TRAVAIL DEMANDÉ:
Présentez toutes les lignes des items ci-dessous sous forme de liste numérotée, en omettant les lignes vides.

Entrées du jeu de données:
>>>
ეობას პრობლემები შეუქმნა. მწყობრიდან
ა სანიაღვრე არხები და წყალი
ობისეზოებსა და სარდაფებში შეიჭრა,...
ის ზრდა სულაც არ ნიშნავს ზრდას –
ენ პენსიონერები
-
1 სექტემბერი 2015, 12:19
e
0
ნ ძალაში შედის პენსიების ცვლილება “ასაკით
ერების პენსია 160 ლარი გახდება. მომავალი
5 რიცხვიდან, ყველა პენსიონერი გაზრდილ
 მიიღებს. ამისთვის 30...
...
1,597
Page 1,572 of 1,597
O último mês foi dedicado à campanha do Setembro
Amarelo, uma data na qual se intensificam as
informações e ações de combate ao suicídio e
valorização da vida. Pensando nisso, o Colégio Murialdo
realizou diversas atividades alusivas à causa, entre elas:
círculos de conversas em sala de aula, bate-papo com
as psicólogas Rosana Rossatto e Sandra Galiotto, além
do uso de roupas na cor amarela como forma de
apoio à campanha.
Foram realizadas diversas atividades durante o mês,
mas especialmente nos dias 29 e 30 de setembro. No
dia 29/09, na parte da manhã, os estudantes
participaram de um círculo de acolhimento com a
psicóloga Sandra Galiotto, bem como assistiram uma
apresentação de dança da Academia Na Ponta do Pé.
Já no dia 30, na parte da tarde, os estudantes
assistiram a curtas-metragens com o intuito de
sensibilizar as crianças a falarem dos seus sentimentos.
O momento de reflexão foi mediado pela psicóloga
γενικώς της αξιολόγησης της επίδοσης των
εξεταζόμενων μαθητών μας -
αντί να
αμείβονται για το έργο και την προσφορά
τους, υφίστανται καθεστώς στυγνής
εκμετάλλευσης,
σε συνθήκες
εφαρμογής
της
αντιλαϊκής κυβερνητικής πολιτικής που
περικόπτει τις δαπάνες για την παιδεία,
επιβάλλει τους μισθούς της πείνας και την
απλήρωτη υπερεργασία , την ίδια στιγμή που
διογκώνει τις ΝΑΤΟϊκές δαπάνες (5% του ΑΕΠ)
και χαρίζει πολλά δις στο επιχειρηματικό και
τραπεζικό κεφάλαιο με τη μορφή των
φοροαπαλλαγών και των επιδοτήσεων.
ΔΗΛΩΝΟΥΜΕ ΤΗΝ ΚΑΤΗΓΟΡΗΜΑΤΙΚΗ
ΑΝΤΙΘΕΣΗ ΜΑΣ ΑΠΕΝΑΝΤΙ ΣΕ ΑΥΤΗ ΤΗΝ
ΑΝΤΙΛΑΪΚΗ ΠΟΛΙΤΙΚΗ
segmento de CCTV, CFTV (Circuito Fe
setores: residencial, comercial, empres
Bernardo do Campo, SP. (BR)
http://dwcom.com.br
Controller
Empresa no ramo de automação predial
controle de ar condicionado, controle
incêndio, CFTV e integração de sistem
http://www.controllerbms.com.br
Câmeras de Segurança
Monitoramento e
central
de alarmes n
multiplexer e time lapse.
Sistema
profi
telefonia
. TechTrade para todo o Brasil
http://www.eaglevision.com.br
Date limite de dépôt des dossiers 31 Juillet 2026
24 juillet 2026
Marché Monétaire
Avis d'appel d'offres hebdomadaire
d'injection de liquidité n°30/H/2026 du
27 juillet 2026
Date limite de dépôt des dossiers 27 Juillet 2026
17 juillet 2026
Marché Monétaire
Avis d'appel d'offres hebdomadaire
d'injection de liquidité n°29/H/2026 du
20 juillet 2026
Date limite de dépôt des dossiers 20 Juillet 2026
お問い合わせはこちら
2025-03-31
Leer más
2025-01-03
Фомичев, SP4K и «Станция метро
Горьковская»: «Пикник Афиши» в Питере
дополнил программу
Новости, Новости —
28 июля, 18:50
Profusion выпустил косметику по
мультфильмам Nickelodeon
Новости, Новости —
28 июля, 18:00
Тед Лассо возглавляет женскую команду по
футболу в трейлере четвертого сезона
<<<
RÉSULTAT DE L'EXERCICE:
1. ეობას პრობლემები შეუქმნა. მწყობრიდან
2. ა სანიაღვრე არხები და წყალი
3. ობისეზოებსა და სარდაფებში შეიჭრა,...
4. ის ზრდა სულაც არ ნიშნავს ზრდას –
5. ენ პენსიონერები
6. -
7. 1 სექტემბერი 2015, 12:19
8. e
9. 0
10. ნ ძალაში შედის პენსიების ცვლილება “ასაკით
11. ერების პენსია 160 ლარი გახდება. მომავალი
12. 5 რიცხვიდან, ყველა პენსიონერი გაზრდილ
13.  მიიღებს. ამისთვის 30...
14. ...
15. 1,597
16. Page 1,572 of 1,597
17. O último mês foi dedicado à campanha do Setembro
18. Amarelo, uma data na qual se intensificam as
19. informações e ações de combate ao suicídio e
20. valorização da vida. Pensando nisso, o Colégio Murialdo
21. realizou diversas atividades alusivas à causa, entre elas:
22. círculos de conversas em sala de aula, bate-papo com
23. as psicólogas Rosana Rossatto e Sandra Galiotto, além
24. do uso de roupas na cor amarela como forma de
25. apoio à campanha.
26. Foram realizadas diversas atividades durante o mês,
27. mas especialmente nos dias 29 e 30 de setembro. No
28. dia 29/09, na parte da manhã, os estudantes
29. participaram de um círculo de acolhimento com a
30. psicóloga Sandra Galiotto, bem como assistiram uma
31. apresentação de dança da Academia Na Ponta do Pé.
32. Já no dia 30, na parte da tarde, os estudantes
33. assistiram a curtas-metragens com o intuito de
34. sensibilizar as crianças a falarem dos seus sentimentos.
35. O momento de reflexão foi mediado pela psicóloga
36. γενικώς της αξιολόγησης της επίδοσης των
37. εξεταζόμενων μαθητών μας -
38. αντί να
39. αμείβονται για το έργο και την προσφορά
40. τους, υφίστανται καθεστώς στυγνής
41. εκμετάλλευσης,
42. σε συνθήκες
43. εφαρμογής
44. της
45. αντιλαϊκής κυβερνητικής πολιτικής που
46. περικόπτει τις δαπάνες για την παιδεία,
47. επιβάλλει τους μισθούς της πείνας και την
48. απλήρωτη υπερεργασία , την ίδια στιγμή που
49. διογκώνει τις ΝΑΤΟϊκές δαπάνες (5% του ΑΕΠ)
50. και χαρίζει πολλά δις στο επιχειρηματικό και
51. τραπεζικό κεφάλαιο με τη μορφή των
52. φοροαπαλλαγών και των επιδοτήσεων.
53. ΔΗΛΩΝΟΥΜΕ ΤΗΝ ΚΑΤΗΓΟΡΗΜΑΤΙΚΗ
54. ΑΝΤΙΘΕΣΗ ΜΑΣ ΑΠΕΝΑΝΤΙ ΣΕ ΑΥΤΗ ΤΗΝ
55. ΑΝΤΙΛΑΪΚΗ ΠΟΛΙΤΙΚΗ
56. segmento de CCTV, CFTV (Circuito Fe
57. setores: residencial, comercial, empres
58. Bernardo do Campo, SP. (BR)
59. http://dwcom.com.br
60. Controller
61. Empresa no ramo de automação predial
62. controle de ar condicionado, controle
63. incêndio, CFTV e integração de sistem
64. http://www.controllerbms.com.br
65. Câmeras de Segurança
66. Monitoramento e
67. central
68. de alarmes n
69. multiplexer e time lapse.
70. Sistema
71. profi
72. telefonia
73. . TechTrade para todo o Brasil
74. http://www.eaglevision.com.br
75. Date limite de dépôt des dossiers 31 Juillet 2026
76. 24 juillet 2026
77. Marché Monétaire
78. Avis d'appel d'offres hebdomadaire
79. d'injection de liquidité n°30/H/2026 du
80. 27 juillet 2026
81. Date limite de dépôt des dossiers 27 Juillet 2026
82. 17 juillet 2026
83. Marché Monétaire
84. Avis d'appel d'offres hebdomadaire
85. d'injection de liquidité n°29/H/2026 du
86. 20 juillet 2026
87. Date limite de dépôt des dossiers 20 Juillet 2026
88. お問い合わせはこちら
89. 2025-03-31
90. Leer más
91. 2025-01-03
92. Фомичев, SP4K и «Станция метро
93. Горьковская»: «Пикник Афиши» в Питере
94. дополнил программу
95. Новости, Новости —
96. 28 июля, 18:50
97. Profusion выпустил косметику по
98. мультфильмам Nickelodeon
99. Новости, Новости —
100. 28 июля, 18:00
101. Тед Лассо возглавляет женскую команду по
102. футболу в трейлере четвертого сезона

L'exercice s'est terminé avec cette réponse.